→ Excerpted passage
════════════════
Search checklist — complete all five before concluding:
-
Feature docs — read all .md files in .agents/features/ to understand what features already exist, what they cover, and how they work. This is the primary source of truth for feature inventory.
-
Components / services / hooks — use the Glob tool to find files whose names relate to the proposed concept (e.g., packages/**/*<keyword>*.{ts,tsx}), then use the Grep tool to search file contents for the keyword. Also search by directory name patterns (e.g., packages/server/api/src/app/<concept>/).
-
Route definitions — use the Grep tool to check whether an API route already covers the use case: search for the keyword in packages/server/api/src with glob *.ts.
-
Shared types — use the Grep tool to inspect packages/shared/src/ for existing type definitions or enums that represent the concept.
-
Feature flags / plan limits — use the Grep tool to search packages/shared/src/lib/ for any existing capability or plan flag that may gate the feature.
════════════════
→ Data block
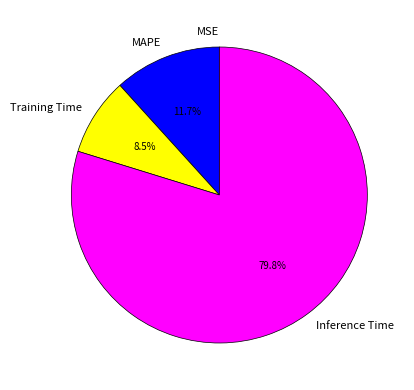

What is the majority slice?

Inference Time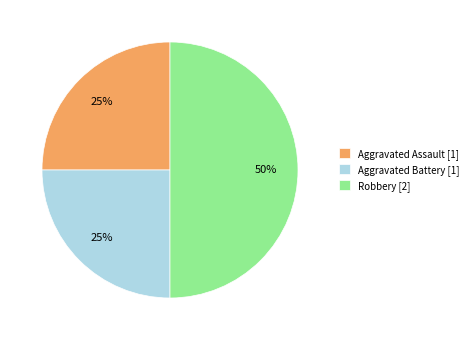

To the nearest percent, what is the difference between the largest and smallest slice percentages?

25%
════════════════
→ Problems to work on
A - In the search checklist, which directory holds the .md files to read for the feature docs step?
B - Please write a continuation of the search checklist, picking up after its final step on feature flags and plan limits.

→ Answers in order
A - .agents/features/

B -
Decision rule:
| Finding | Action |
|---|
| Close match exists | Present the match to the user. Recommend extending the existing feature. Do NOT proceed with a new feature without explicit user approval. |
| Partial overlap | Present overlapping parts. Ask whether the new feature should be merged into the existing one or kept separate, and document the rationale. |
| No match | Confirm to the user that no overlap was found, then proceed with the new feature design. |
Always present your findings to the user before proceeding. Never silently skip this step.
Step 2: FEATURE DOCUMENTATION
Every feature in Activepieces must have a corresponding .md file in .agents/features/. This is a living registry that agents and developers use to understand what exists before building something new.
2a. When creating a new feature
After the feature is implemented, create a new file at .agents/features/<feature-name>.md with this structure:
# <Feature Name>
## Summary
One-paragraph description of what this feature does and why it exists.
## Key Files
- `packages/web/src/features/<path>` — frontend components
- `packages/server/api/src/app/<path>` — backend service/controller
- `packages/shared/src/lib/<path>` — shared types
## Edition Availability
Which editions support this feature (Community, Enterprise, Cloud).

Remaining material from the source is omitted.